▸ DOCUMENT EXTRACT:

· · ·

This essay first appeared on my site at donnajostone.com. Still gives me that little heart squeeze.
Lessons That Matter
My highschooler comes home from her new part time job, Tuesday through Thursday, at lunchtime. The chatter is non-stop for a while. I love to watch her as she talks.
She works as a pair of extra hands at a private school.
A helper was needed for two special needs kids, teenagers. When the job posting came up, I thought it might be of interest to her. Patience with certain children is one of her attributes, and she is not scared of different. I asked her if she was interested and she said yes.
Our homeschool schedule had to be adjusted, but that is fine. We can well afford to be flexible with the hours.
Important lessons take precedence, and some things need to be experienced.
I felt this would be an excellent opportunity for her.
After the first week she says to me, “I’m really surprised by how much I like it.”

· · ·

▸ DATA PROVIDED:
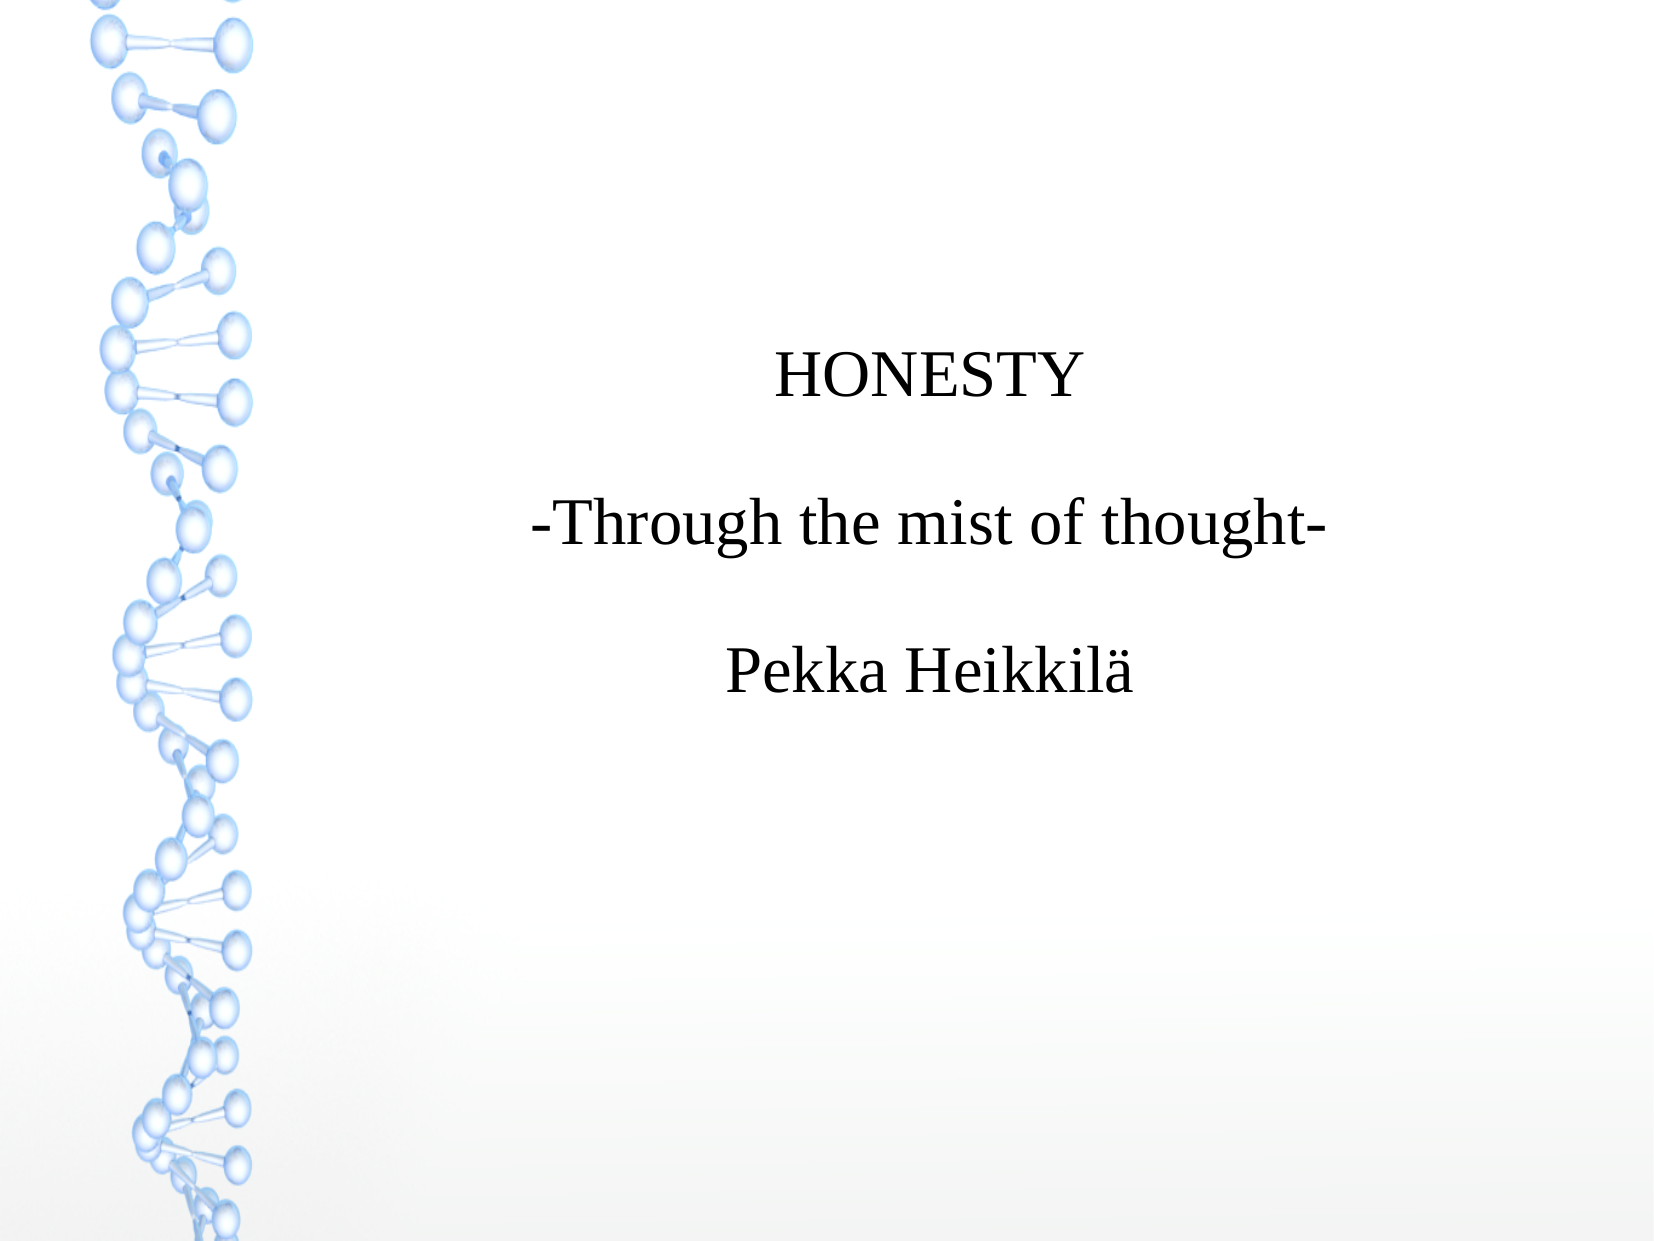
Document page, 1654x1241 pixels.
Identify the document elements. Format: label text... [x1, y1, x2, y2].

· · ·

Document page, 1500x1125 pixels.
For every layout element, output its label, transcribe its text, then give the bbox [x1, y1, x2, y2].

· · ·

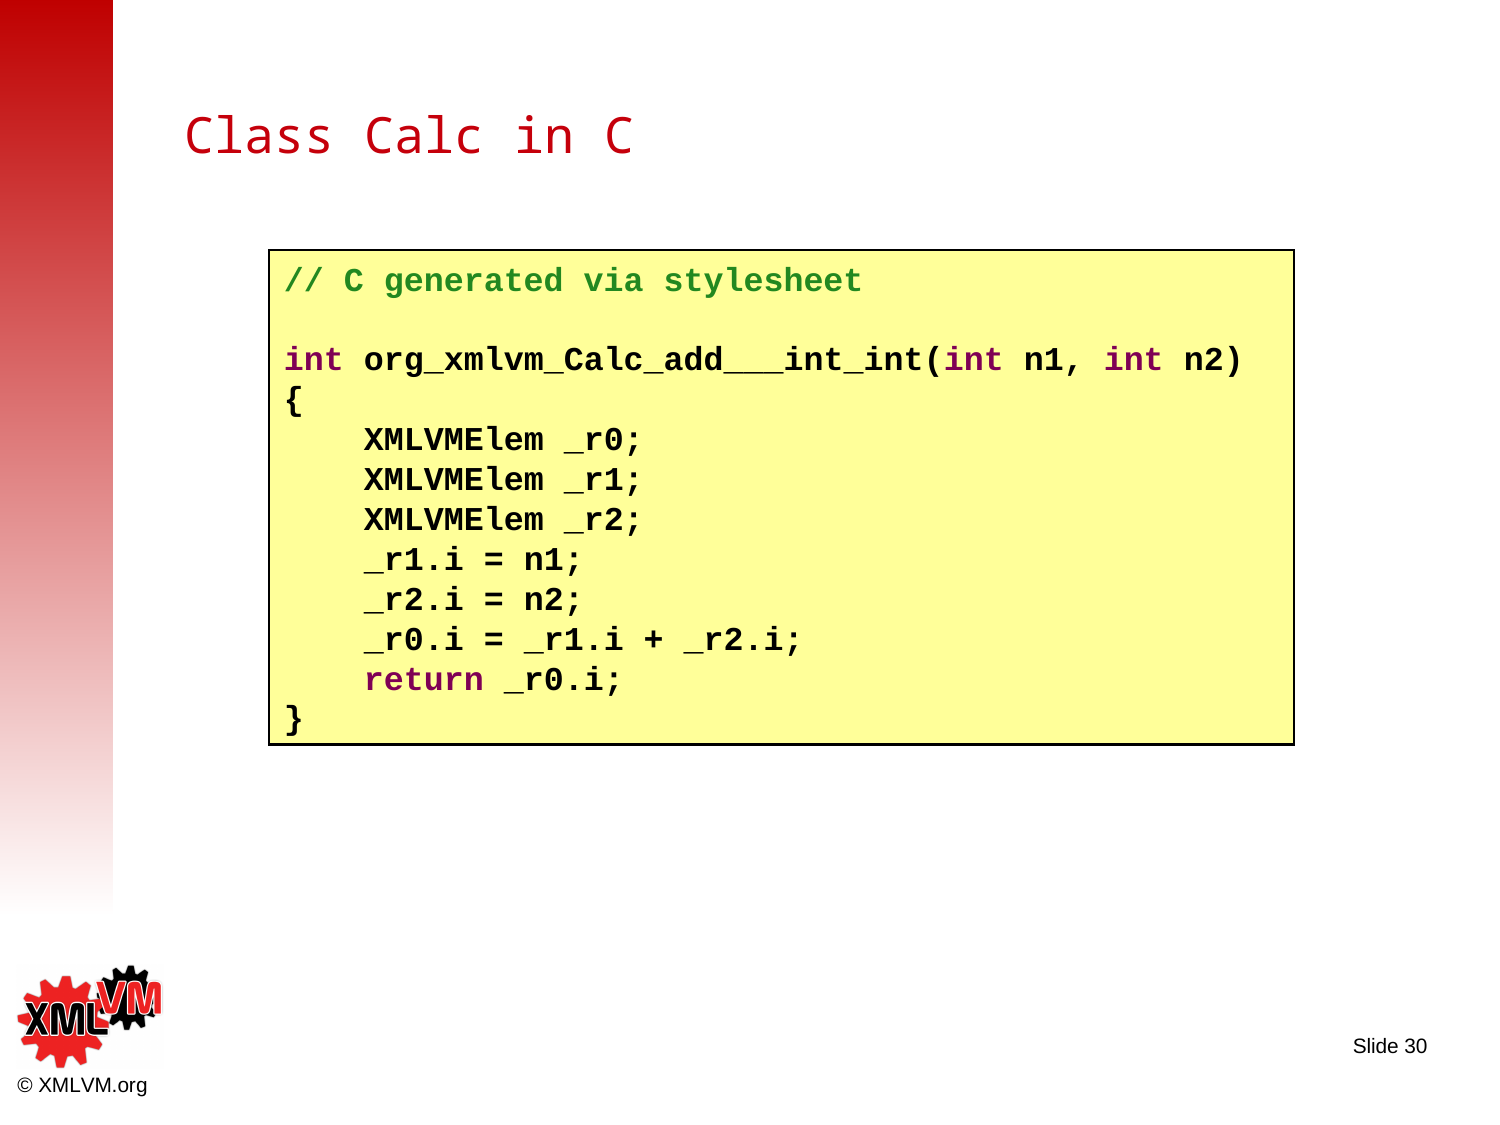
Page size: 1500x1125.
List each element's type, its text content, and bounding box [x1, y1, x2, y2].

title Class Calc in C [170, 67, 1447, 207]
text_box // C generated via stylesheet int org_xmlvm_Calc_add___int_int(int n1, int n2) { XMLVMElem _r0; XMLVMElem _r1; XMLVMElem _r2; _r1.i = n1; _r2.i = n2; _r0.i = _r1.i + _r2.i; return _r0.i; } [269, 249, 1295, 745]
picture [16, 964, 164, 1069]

· · ·

▸ TASK LIST:
1. According to the essay, on which days does the highschooler come home from her part-time job?
2. Summarize the essay in two sentences.
3. Copy out the essay text between "This essay first" and "to be experienced.", inclusive.

▸ SOLUTIONS BY TASK:
1. Tuesday through Thursday, at lunchtime.

2. The essay describes a highschooler who took a part-time job as a helper at a private school for two teenagers with special needs, a role the writer considered an excellent opportunity given her patience and lack of fear of difference. The family's homeschool schedule was adjusted to accommodate the job, and after the first week she said she was surprised by how much she liked it.

3.
This essay first appeared on my site at donnajostone.com. Still gives me that little heart squeeze.
Lessons That Matter
My highschooler comes home from her new part time job, Tuesday through Thursday, at lunchtime. The chatter is non-stop for a while. I love to watch her as she talks.
She works as a pair of extra hands at a private school.
A helper was needed for two special needs kids, teenagers. When the job posting came up, I thought it might be of interest to her. Patience with certain children is one of her attributes, and she is not scared of different. I asked her if she was interested and she said yes.
Our homeschool schedule had to be adjusted, but that is fine. We can well afford to be flexible with the hours.
Important lessons take precedence, and some things need to be experienced.